Continue the review thread on micro-optimizing G1's x86 barrier code from the point where it stops.

• **Provided passage**

========

RFR: 8372285: G1: Micro-optimize x86 barrier code

Fri Nov 21 09:56:57 UTC 2025

On Fri, 21 Nov 2025 09:45:54 GMT, Thomas Schatzl <tschatzl at openjdk.org> wrote:

>> We know from [JDK-8372284](https://bugs.openjdk.org/browse/JDK-8372284) that G1 C2 stubs can take ~10% of total instructions. So minor optimizations in hand-written assembly pay off for code density. This PR does a little x86-specific polishing: `testptr` where possible, short forward branches where possible. I rewired some code to make it abundantly clear the branches in question are short. It also makes clear that lots of the affected methods are essentially fall-through.
>> 
>> The patch is deliberately on simpler side, so we can backport it to 25u, if need arises.

========

• **Dataset section**

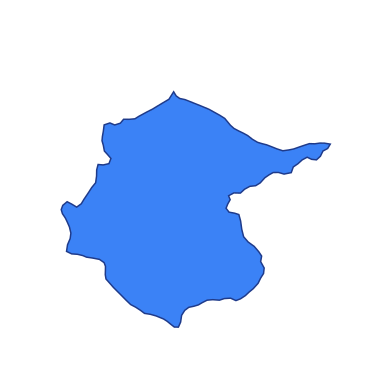 the district of Araçaí, Minas Gerais, Brazil, rotated 222°
{"feature_id": "56859067B97028441467773", "entity_name": "Araçaí", "entity_type": "district", "adm_level": 2, "iso_a3": "BRA", "parent_name": "Brazil", "parent_adm1": "Minas Gerais", "projection": "orthographic", "projection_center": [-44.223, -19.251], "detail": "fine", "context": "isolated", "style": "filled", "palette": "blue", "viewbox_px": 384, "rotation_deg": 222, "n_neighbors": 0, "source": "geoboundaries", "source_scale": "gbopen_adm2", "svg_char_len": 2024}
<svg xmlns="http://www.w3.org/2000/svg" viewBox="0 0 384 384"><g transform="rotate(222 192 192)"><path d="M302.2,183.1L298.4,177.6L295.8,173.4L293.2,169.9L289.2,167.4L284.5,163.8L280.4,163.4L274.7,162.7L272.7,157.5L276.1,152.7L280.2,149.6L277.6,144.6L273.6,140.0L269.8,134.4L269.5,128.2L268.4,121.4L267.4,114.2L266.4,109.2L267.6,103.6L273.4,102.5L278.3,101.2L279.1,95.6L277.4,91.4L273.8,89.2L268.7,87.9L264.8,86.3L259.7,84.0L254.5,80.4L251.4,75.9L249.2,69.5L245.5,63.9L240.0,65.5L235.4,69.1L230.6,71.7L226.8,73.0L222.0,76.2L215.7,80.0L210.1,80.7L206.6,78.9L203.8,75.7L201.1,72.5L197.7,69.8L191.5,69.1L186.5,68.5L181.0,68.2L176.8,68.0L168.6,67.5L162.3,67.3L156.8,68.7L151.0,69.6L146.1,70.0L141.2,73.2L135.7,75.9L131.8,77.3L128.2,78.6L123.9,79.3L119.2,79.5L114.8,79.8L111.7,82.5L113.4,87.7L117.2,93.4L118.2,99.2L117.2,104.2L114.2,108.3L111.7,112.4L110.4,116.5L108.4,121.7L104.6,125.8L99.2,130.0L96.7,134.4L92.3,138.9L86.7,140.7L84.5,145.0L83.0,150.8L82.6,155.9L81.8,161.1L81.8,168.4L83.4,174.0L84.3,179.3L87.5,183.8L94.4,186.2L97.4,191.0L102.5,192.3L109.4,193.2L116.8,192.4L123.7,193.3L130.1,197.6L136.5,203.0L142.1,206.6L146.1,204.8L151.0,201.8L155.8,202.7L157.4,207.0L158.5,211.8L162.3,213.7L160.3,219.3L155.3,223.6L154.8,229.2L152.8,234.9L148.9,239.3L147.4,244.4L147.4,251.3L146.2,256.4L144.7,260.8L140.8,264.4L135.6,266.9L131.2,272.8L133.5,278.4L132.2,283.8L131.6,289.6L129.7,294.9L125.0,296.3L121.0,299.2L120.5,304.5L122.1,310.1L120.3,315.1L121.3,320.1L126.3,316.9L129.7,313.9L133.1,309.9L137.1,306.5L139.5,302.4L142.3,297.4L145.3,291.9L148.3,287.9L152.1,283.4L157.7,280.9L163.4,278.8L168.1,277.0L172.3,274.8L176.5,272.8L182.4,271.6L188.4,271.2L193.4,270.0L198.2,268.6L203.4,267.3L208.1,267.3L216.9,268.6L222.7,267.6L234.8,264.8L243.6,261.7L259.0,256.0L263.7,253.3L268.0,252.8L272.7,254.2L271.2,245.5L273.3,238.8L275.2,232.6L276.8,227.2L278.9,221.8L280.6,217.0L282.1,212.8L283.4,208.2L287.4,203.9L291.5,200.3L291.3,195.2L294.3,190.1L299.2,188.4L302.2,183.1Z" fill="#3b82f6" stroke="#1e3a8a" stroke-width="1.5"/></g></svg>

========

• **Answer to this problem**
>> 
>> Additional testing:
>>  - [x] Linux x86_64 server fastdebug, `tier1`
>>  - [ ]  Linux x86_64 server fastdebug, `all`
>
> src/hotspot/cpu/x86/gc/g1/g1BarrierSetAssembler_x86.cpp line 131:
> 
>> 129:   __ cmpptr(addr, count);
>> 130:   __ jcc(Assembler::belowEqual, loop);
>> 131:   __ jmpb(done);
> 
> Not related to this line, but for `jcc` there is also a `jccb` variant that could be used (line 121); you actually used it in other code. Since these short jumps have a signed displacement, they can also be used for backward jumps. (E.g. in below `__jmp(next_card)`, but maybe I'm overlooking something.

Backward jumps are actually shortened automatically, because assembler knows when their offset is small. Only forward branches need this special (forward-looking) treatment: assembler has no advanced knowledge the jump can be short, so we have to tell it. This is our SOP: rely on automatic shortening where possible for backward branches, shorten the forward branches where it is obvious. 

Yes, I think we can shorten `__ jcc(Assembler::equal, is_clean_card);` too, let me try that.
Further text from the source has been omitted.